Picking a remote node CPU would be insane, but yes BIOSes are insane by
definition.
> There is one issue: What if the reference clocksource itself
> experiences time skew? I have seen a case like this with the sgi_rtc
> clocksource. I created a debugging kernel with the HPET as a second
> watchdog (not affecting the decisions by the watchdog) and got this
> result:
>> clocksource: timekeeping watchdog on CPU118: Marking clocksource 'tsc' as unstable because the skew is too large:
>> clocksource: 'sgi_rtc' wd_nsec: 511302794 wd_now: 1cb50e4c4b wd_last: 1ca7097111 mask: ffffffffffffff
>> clocksource: 'hpet' wd2_nsec: 512005960 wd2_now: 65892719 wd2_last: 64c5d684 mask: ffffffff
>> clocksource: 'tsc' cs_nsec: 512006458 cs_now: 86b5982cb1 cs_last: 867581bbab mask: ffffffffffffffff
>> clocksource: 'tsc' skewed 703664 ns (0 ms) over watchdog 'sgi_rtc' interval of 511302794 ns (511 ms)

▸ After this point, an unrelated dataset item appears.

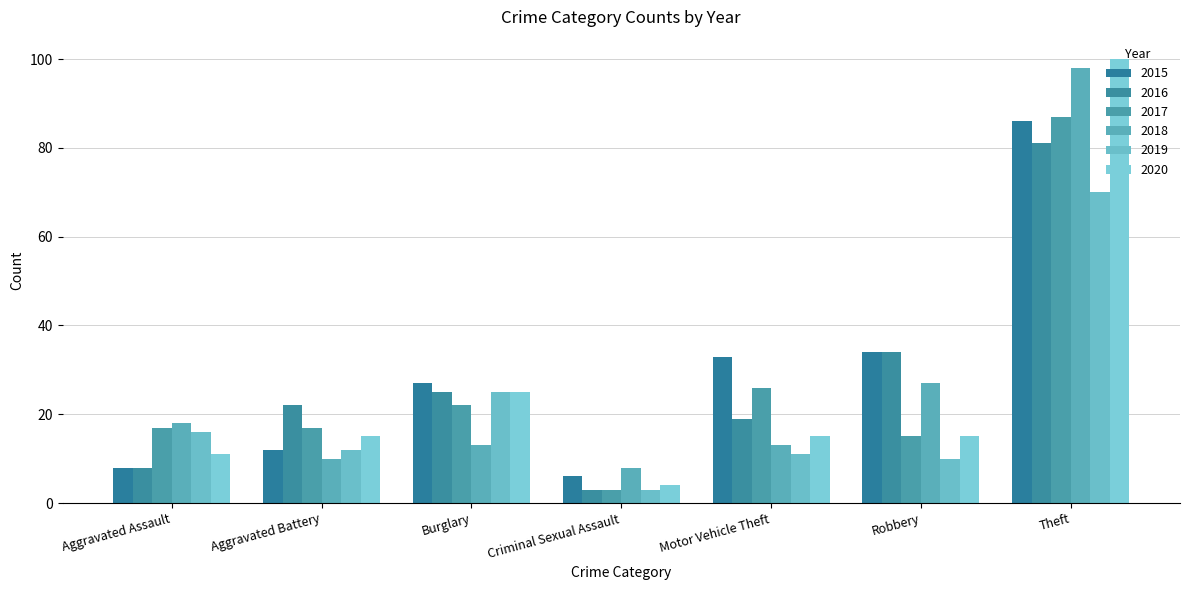

Are the bars grouped side by side (vs. stacked)?

Yes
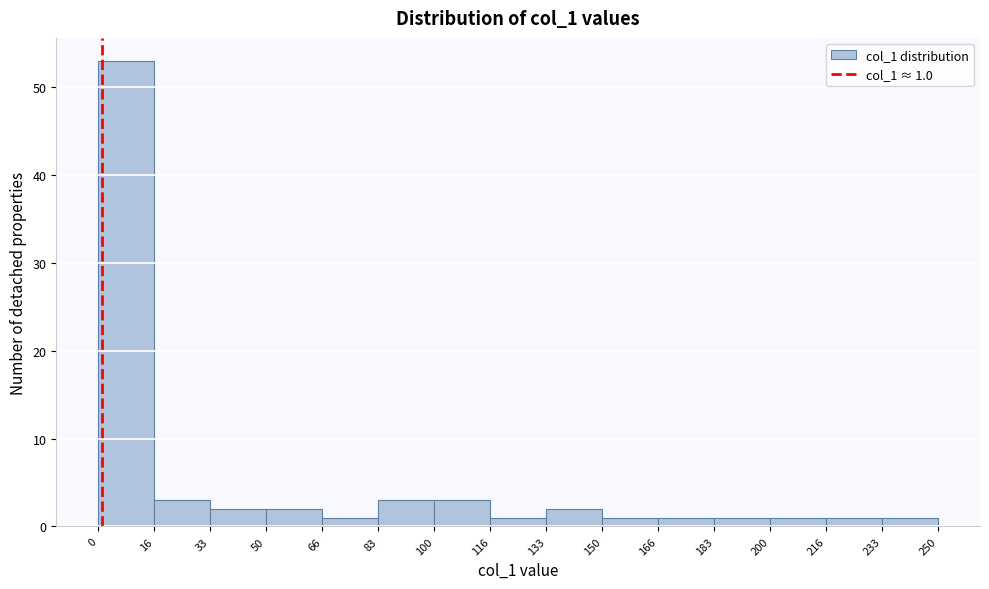

Which range on the x-axis has the tallest bar?

0 to 16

>> clocksource: 'tsc' is current clocksource.
>> tsc: Marking TSC unstable due to clocksource watchdog
>> clocksource: Checking clocksource tsc synchronization from CPU 610 to CPUs 0-609,611-767.
>> clocksource: Switched to clocksource sgi_rtc
>
> The intervals measured by the TSC and the HPET match very well; the
> sgi_rtc is off. Even the new implementation of the clocksource
> watchdog would be susceptible to the reference clocksource
> experiencing time skew. I think the clocksource watchdog needs to make
> the assumption that the reference clocksource is right, and the onus
> should be on hardware developers to make sure the reference
> clocksource is accurate. In reality, one has to resort to disabling
> the reference clocksource experiencing time skew or, at least,
> decreasing the rating of that clocksource.

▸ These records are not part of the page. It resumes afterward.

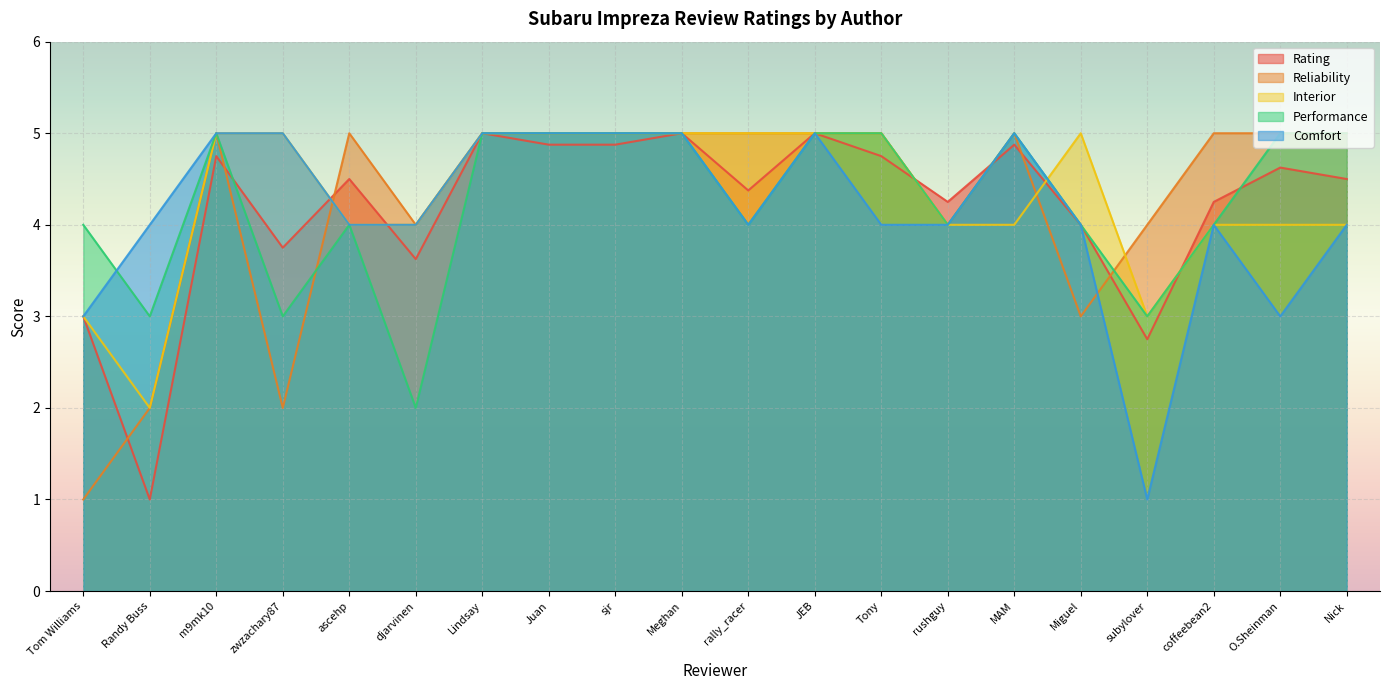

How many interior local valleys does the Comfort series have?

3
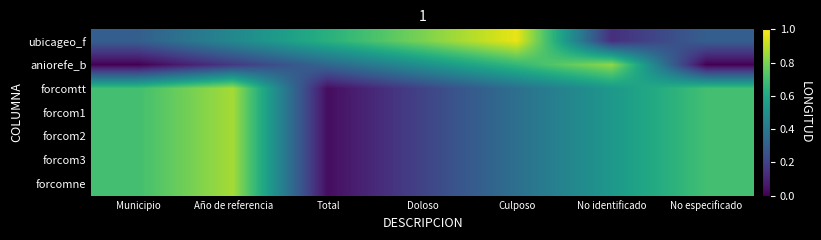

How many series are shown in this chart?

7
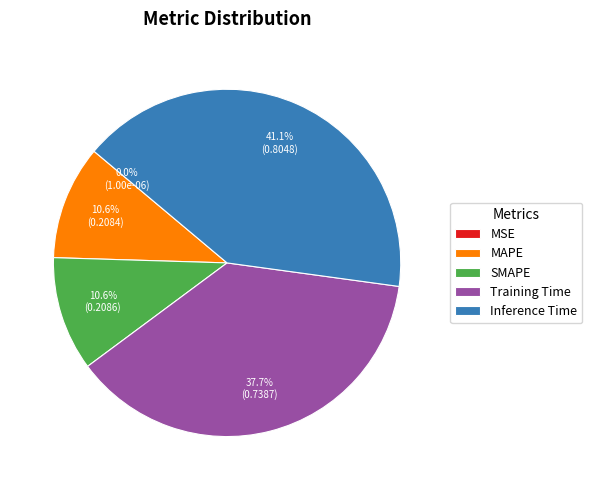

Which slice is the largest?

Inference Time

Yes, we have to make the assumption that the watchdog clocksource is
actually stable and accurate. If the sgi_rtc is un-reliable, then it
should be rated down. AFAICT it is per blade and I have no idea how
synchronized it is accross blades.
>> +static bool watchdog_check_freq(struct clocksource *cs, bool reset_pending)
>> +{
>> + /*
>> + * Calculate and validate the skew against the allowed PPM
>> + * value of the maximum delta plus the watchdog readout
>> + * time.
>> + */
>> + if (abs(wd_delta - cs_delta) < (max_delta >> ppm_shift) + wd_seq)
>> + return true;
>
> Making the threshold proportional to the length of the interval
> resolves the issue with the (previously) fixed threshold and the
> interval being stretched on account of the timer running later than
> when it was meant to expire.
Indeed.
>> +static void watchdog_check_result(struct clocksource *cs)
>> {
>> - struct clocksource *cs;
>> + switch (watchdog_data.result) {
>> + case WD_SUCCESS:
>> + clocksource_tick_stable(cs);
>> + clocksource_enable_highres(cs);
>> + return;
>>
>> - list_for_each_entry(cs, &watchdog_list, wd_list)
>> + case WD_FREQ_TIMEOUT:
>> + watchdog_print_freq_timeout(cs);
>> + /* Try again later and invalidate the reference timestamps. */
>> cs->flags &= ~CLOCK_SOURCE_WATCHDOG;
>> -}
>> + return;
> I like that the new clocksource watchdog is far less punishing. A
> clocksource may be marked unstable only when the readout latency is
> below 50 us (and there is time skew or unsynchronized CPU
> sockets). There is no need for skipping watchdog checks to mitigate
> the clocksource being marked unstable on account of quite possibly
> unrelated readout latency, SMIs or vCPU preemption.
That was the design goal of that rewrite. Glad you like it.
Thanks,
tglx